Kishi was given a big lead to work with after the Lions put up seven in the third, but worked hard to maintain his focus.

“I was a little relieved,” he said of the run support, “but tried to stay balanced and and focus on what I needed to do on the mound. The thing is, no matter how big of a lead you get, you don’t want to give up any runs.”

That may have been the difference between the two starters on Sunday. Takeda burst out of the gates, all smiles and bluster, and got off to a good start. He couldn’t maintain that pace and once things went south, he couldn’t stop his outing from falling apart.
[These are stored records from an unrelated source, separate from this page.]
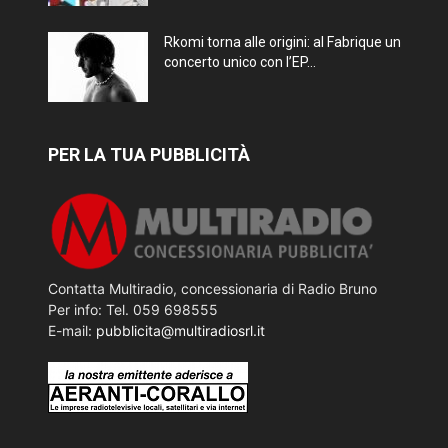
Rkomi torna alle origini: al Fabrique un
concerto unico con l’EP...
PER LA TUA PUBBLICITÀ
Contatta Multiradio, concessionaria di Radio Bruno
Per info: Tel. 059 698555
E-mail:
pubblicita@multiradiosrl.it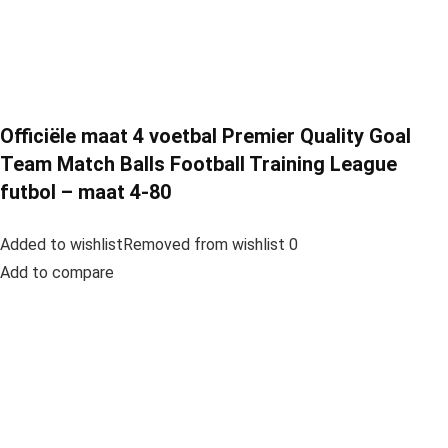
Officiële maat 4 voetbal Premier Quality Goal
Team Match Balls Football Training League
futbol – maat 4-80
Added to wishlistRemoved from wishlist 0
Add to compare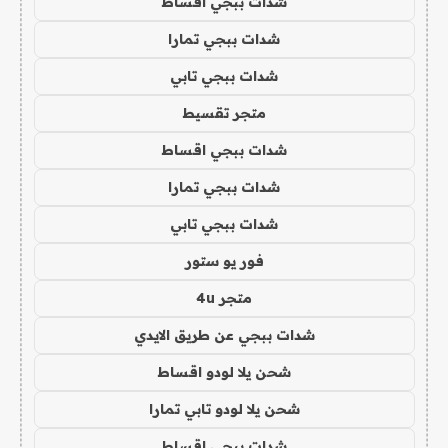
شدات ببجي اقساط
شدات ببجي تمارا
شدات ببجي تابي
متجر تقسيط
شدات ببجي اقساط
شدات ببجي تمارا
شدات ببجي تابي
فور يو ستور
متجر 4u
شدات ببجي عن طريق الايدي
شحن يلا لودو اقساط
شحن يلا لودو تابي تمارا
شدات ببجي اقساط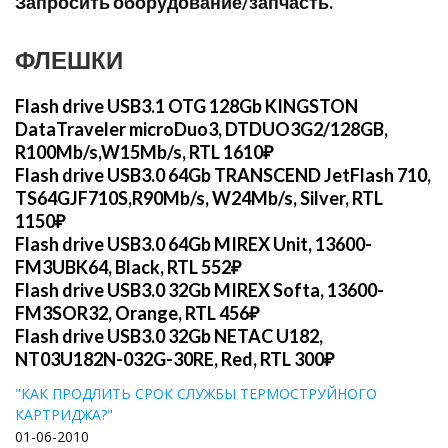
Запросить оборудование/запчасть.
ФЛЕШКИ
Flash drive USB3.1 OTG 128Gb KINGSTON
DataTraveler microDuo3, DTDUO3G2/128GB,
R100Mb/s,W15Mb/s, RTL 1610₽
Flash drive USB3.0 64Gb TRANSCEND JetFlash 710,
TS64GJF710S,R90Mb/s, W24Mb/s, Silver, RTL
1150₽
Flash drive USB3.0 64Gb MIREX Unit, 13600-
FM3UBK64, Black, RTL 552₽
Flash drive USB3.0 32Gb MIREX Softa, 13600-
FM3SOR32, Orange, RTL 456₽
Flash drive USB3.0 32Gb NETAC U182,
NT03U182N-032G-30RE, Red, RTL 300₽
"КАК ПРОДЛИТЬ СРОК СЛУЖБЫ ТЕРМОСТРУЙНОГО
КАРТРИДЖА?"
01-06-2010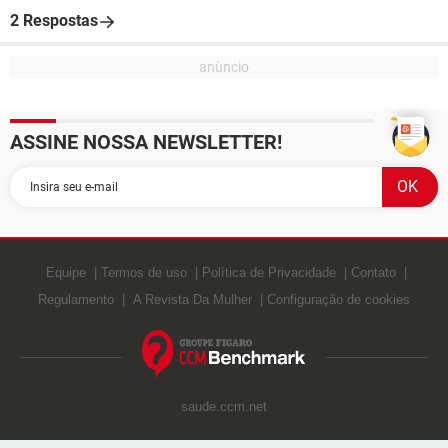
2 Respostas
ASSINE NOSSA NEWSLETTER!
Equipe
Termos de uso
Política de Privacidade
Contato
Regulamento
A Revista Da Mulher
Configuração de cookies
saude.ccm.net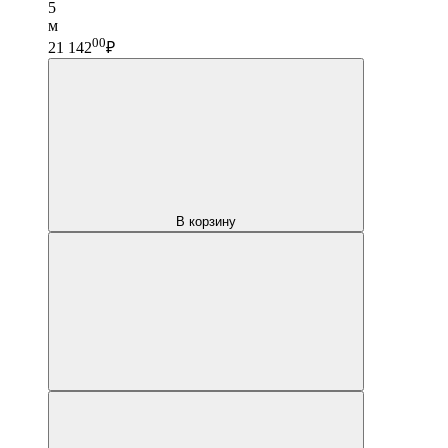
5
м
00
21 142
₽
В корзину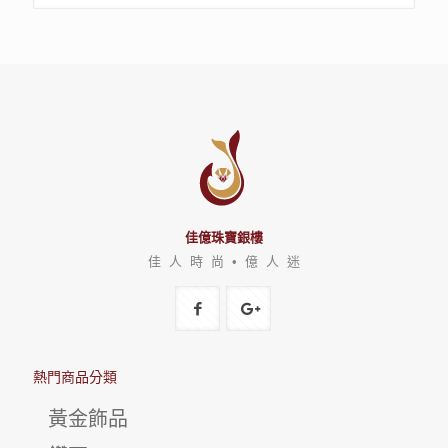
佳億珠寶銀樓
佳 人 時 尚 • 億 人 迷
熱門商品分類
黃金飾品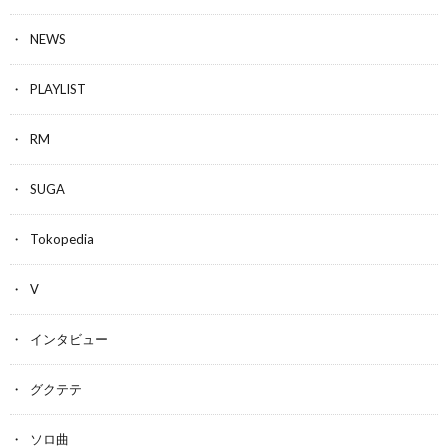
NEWS
PLAYLIST
RM
SUGA
Tokopedia
V
インタビュー
グクテテ
ソロ曲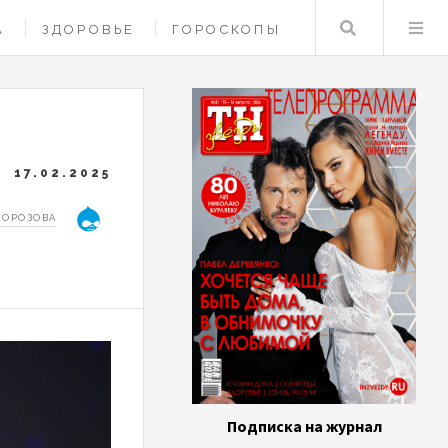
Поиск
А
ЗДОРОВЬЕ
ГОРОСКОПЫ
17.02.2025
МОРОЗОВА
Подписка на журнал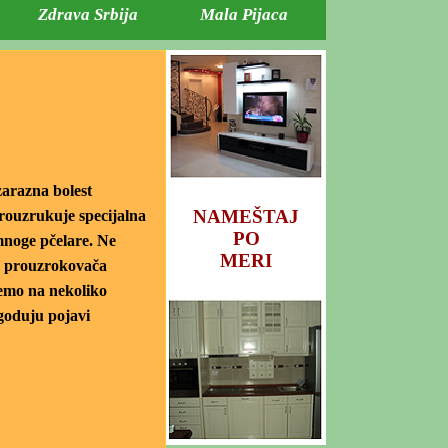
Zdrava Srbija
Mala Pijaca
arazna bolest
NAMEŠTAJ
prouzrukuje specijalna
PO
mnoge pčelare. Ne
MERI
is prouzrokovača
jemo na nekoliko
ogoduju pojavi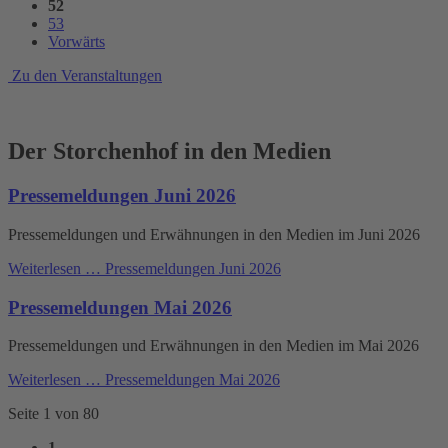
52
53
Vorwärts
Zu den Veranstaltungen
Der Storchenhof in den Medien
Pressemeldungen Juni 2026
Pressemeldungen und Erwähnungen in den Medien im Juni 2026
Weiterlesen …
Pressemeldungen Juni 2026
Pressemeldungen Mai 2026
Pressemeldungen und Erwähnungen in den Medien im Mai 2026
Weiterlesen …
Pressemeldungen Mai 2026
Seite 1 von 80
1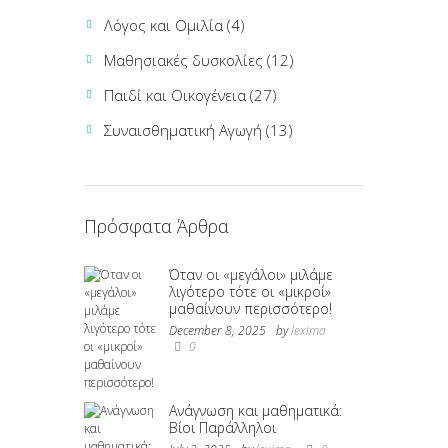
Λόγος και Ομιλία
(4)
Μαθησιακές δυσκολίες
(12)
Παιδί και Οικογένεια
(27)
Συναισθηματική Αγωγή
(13)
Πρόσφατα Άρθρα
Όταν οι «μεγάλοι» μιλάμε
λιγότερο τότε οι «μικροί»
μαθαίνουν περισσότερο!
December 8, 2025
by
lexima
0
Ανάγνωση και μαθηματικά:
Βίοι Παράλληλοι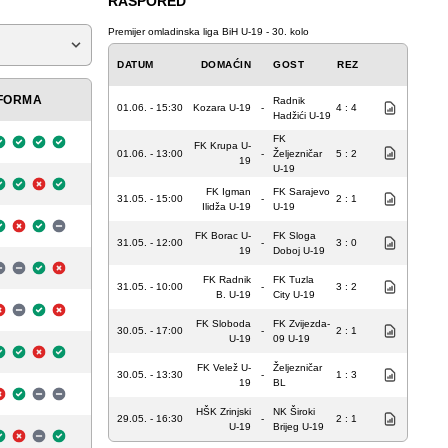
RASPORED
Premijer omladinska liga BiH U-19 - 30. kolo
DATUM
DOMAĆIN
GOST
REZ
FORMA
Radnik
01.06. - 15:30
Kozara U-19
-
4 : 4
Hadžići U-19
FK
FK Krupa U-
01.06. - 13:00
-
Željezničar
5 : 2
19
U-19
FK Igman
FK Sarajevo
31.05. - 15:00
-
2 : 1
Ilidža U-19
U-19
FK Borac U-
FK Sloga
31.05. - 12:00
-
3 : 0
19
Doboj U-19
FK Radnik
FK Tuzla
31.05. - 10:00
-
3 : 2
B. U-19
City U-19
FK Sloboda
FK Zvijezda-
30.05. - 17:00
-
2 : 1
U-19
09 U-19
FK Velež U-
Željezničar
30.05. - 13:30
-
1 : 3
19
BL
HŠK Zrinjski
NK Široki
29.05. - 16:30
-
2 : 1
U-19
Brijeg U-19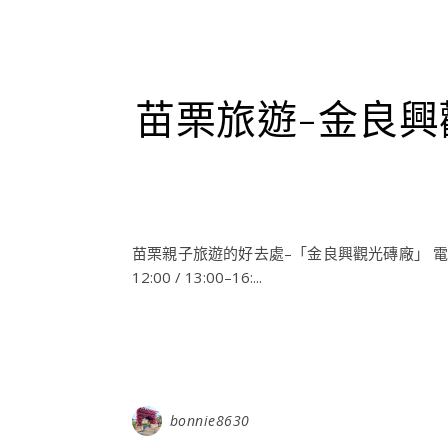
苗栗旅遊-金良
苗栗親子旅遊的好去處–「金良興觀光磚廠」 電話：（03
12:00 / 13:00–16:...
bonnie8630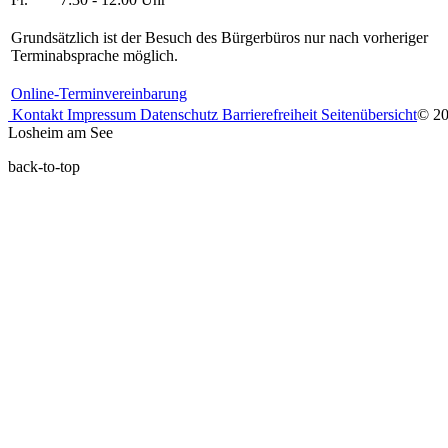
Grundsätzlich ist der Besuch des Bürgerbüros nur nach vorheriger
Terminabsprache möglich.
Online-Terminvereinbarung
Kontakt
Impressum
Datenschutz
Barrierefreiheit
Seitenübersicht
© 2
Losheim am See
back-to-top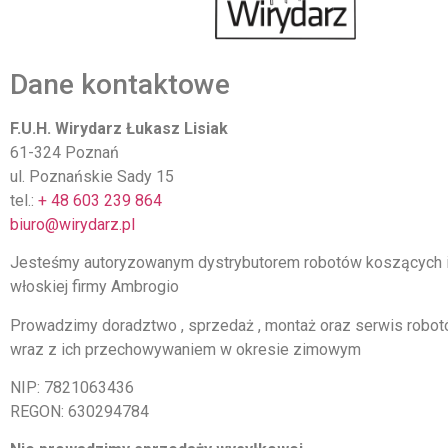
Dane kontaktowe
F.U.H. Wirydarz Łukasz Lisiak
61-324 Poznań
ul. Poznańskie Sady 15
tel.:
+ 48 603 239 864
biuro@wirydarz.pl
Jesteśmy autoryzowanym dystrybutorem robotów koszących 
włoskiej firmy
Ambrogio
Prowadzimy doradztwo , sprzedaż , montaż oraz serwis robo
wraz z ich przechowywaniem w okresie zimowym
NIP: 7821063436
REGON: 630294784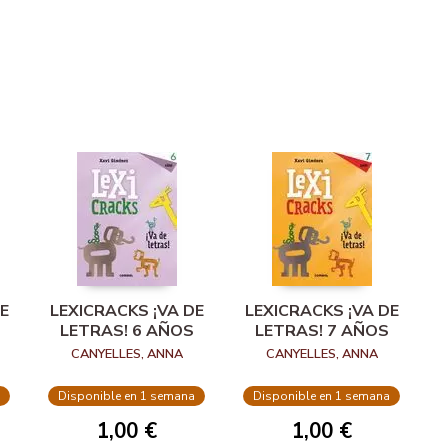
E
LEXICRACKS ¡VA DE
LEXICRACKS ¡VA DE
LETRAS! 6 AÑOS
LETRAS! 7 AÑOS
CANYELLES, ANNA
CANYELLES, ANNA
Disponible en 1 semana
Disponible en 1 semana
1,00 €
1,00 €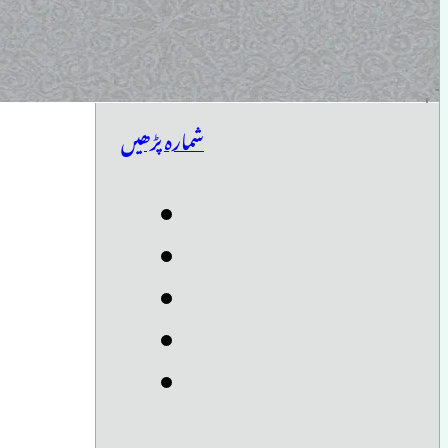
شمارہ پڑھیں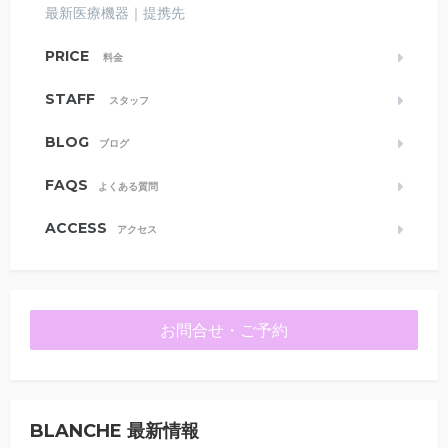
最新医療機器｜提携先
PRICE
料金
STAFF
スタッフ
BLOG
ブログ
FAQS
よくある質問
ACCESS
アクセス
お問合せ・ご予約
BLANCHE 最新情報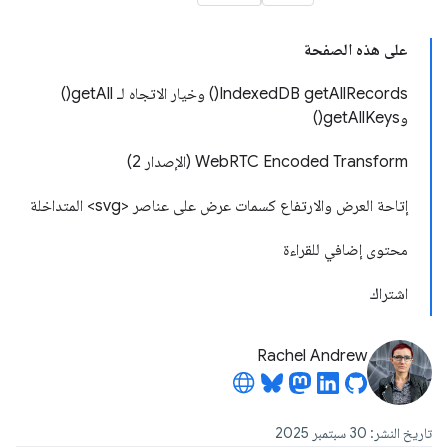
على هذه الصفحة
‫IndexedDB getAllRecords() وخيار الاتجاه لـ getAll()
وgetAllKeys()
WebRTC Encoded Transform (الإصدار 2)
إتاحة العرض والارتفاع كسمات عرض على عناصر <svg> المتداخلة
محتوى إضافي للقراءة
اشتراك
Rachel Andrew
تاريخ النشر: 30 سبتمبر 2025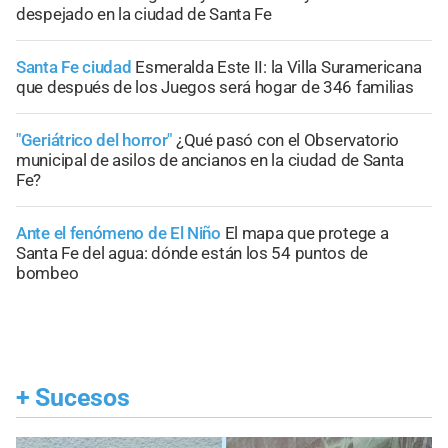
despejado en la ciudad de Santa Fe
Santa Fe ciudad
Esmeralda Este II: la Villa Suramericana
que después de los Juegos será hogar de 346 familias
"Geriátrico del horror"
¿Qué pasó con el Observatorio
municipal de asilos de ancianos en la ciudad de Santa
Fe?
Ante el fenómeno de El Niño
El mapa que protege a
Santa Fe del agua: dónde están los 54 puntos de
bombeo
+
Sucesos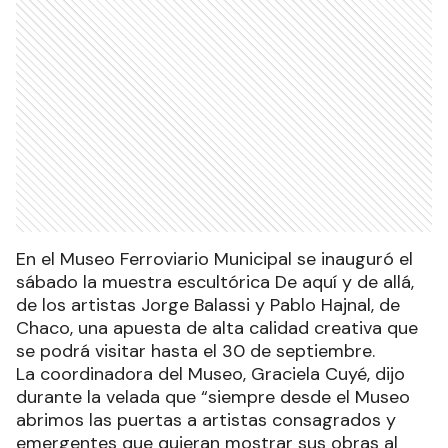
En el Museo Ferroviario Municipal se inauguró el
sábado la muestra escultórica De aquí y de allá,
de los artistas Jorge Balassi y Pablo Hajnal, de
Chaco, una apuesta de alta calidad creativa que
se podrá visitar hasta el 30 de septiembre.
La coordinadora del Museo, Graciela Cuyé, dijo
durante la velada que “siempre desde el Museo
abrimos las puertas a artistas consagrados y
emergentes que quieran mostrar sus obras al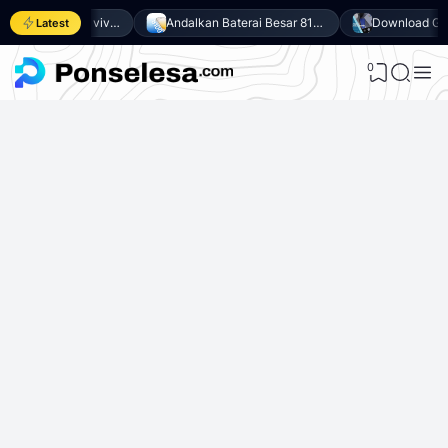
Download GCam untuk vivo Y500 (GCam APK 9.6 & LMC 8.4)
Andalkan Baterai Besar 8100mAh dan SoC Unisoc T7300, Ini dia 10 Keunggulan vivo Y500 4G
Latest
0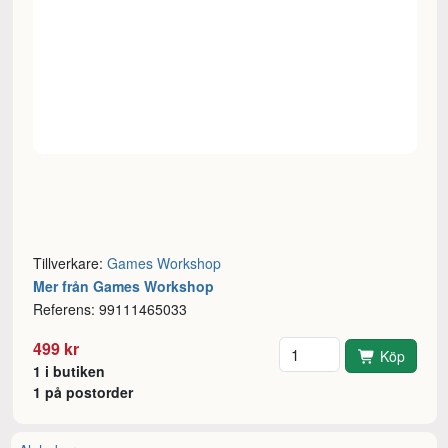
Tillverkare:
Games Workshop
Mer från Games Workshop
Referens: 99111465033
Antal
499 kr
Köp
1 i butiken
1 på postorder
Kishi on the other hand, kept his cool, relied on his experience, and paced himself from the beginning.

He wasn’t fazed when he got into trouble, even though he had reason to be. Kishi had finished 1-3 with a 3.18 ERA in five starts against Softbank during the regular season, and was coming off a dismal September that saw him go 0-3 with a 3.21 ERA in five starts.

“Today’s not the last game we play, but I’m relieved I could give us a chance to win,” Kishi said afterward.

Once he’d pitched his way into trouble, there was no panic. Kishi simply made the pitches he needed to make and reaped the rewards when his offense gave him a big lead.

For all his talent, Takeda didn’t have what it took to overcome adversity in the biggest game of his young career. Kishi gave him a crash course on how to win in October, and because of that, the Lions will live on to roar another day.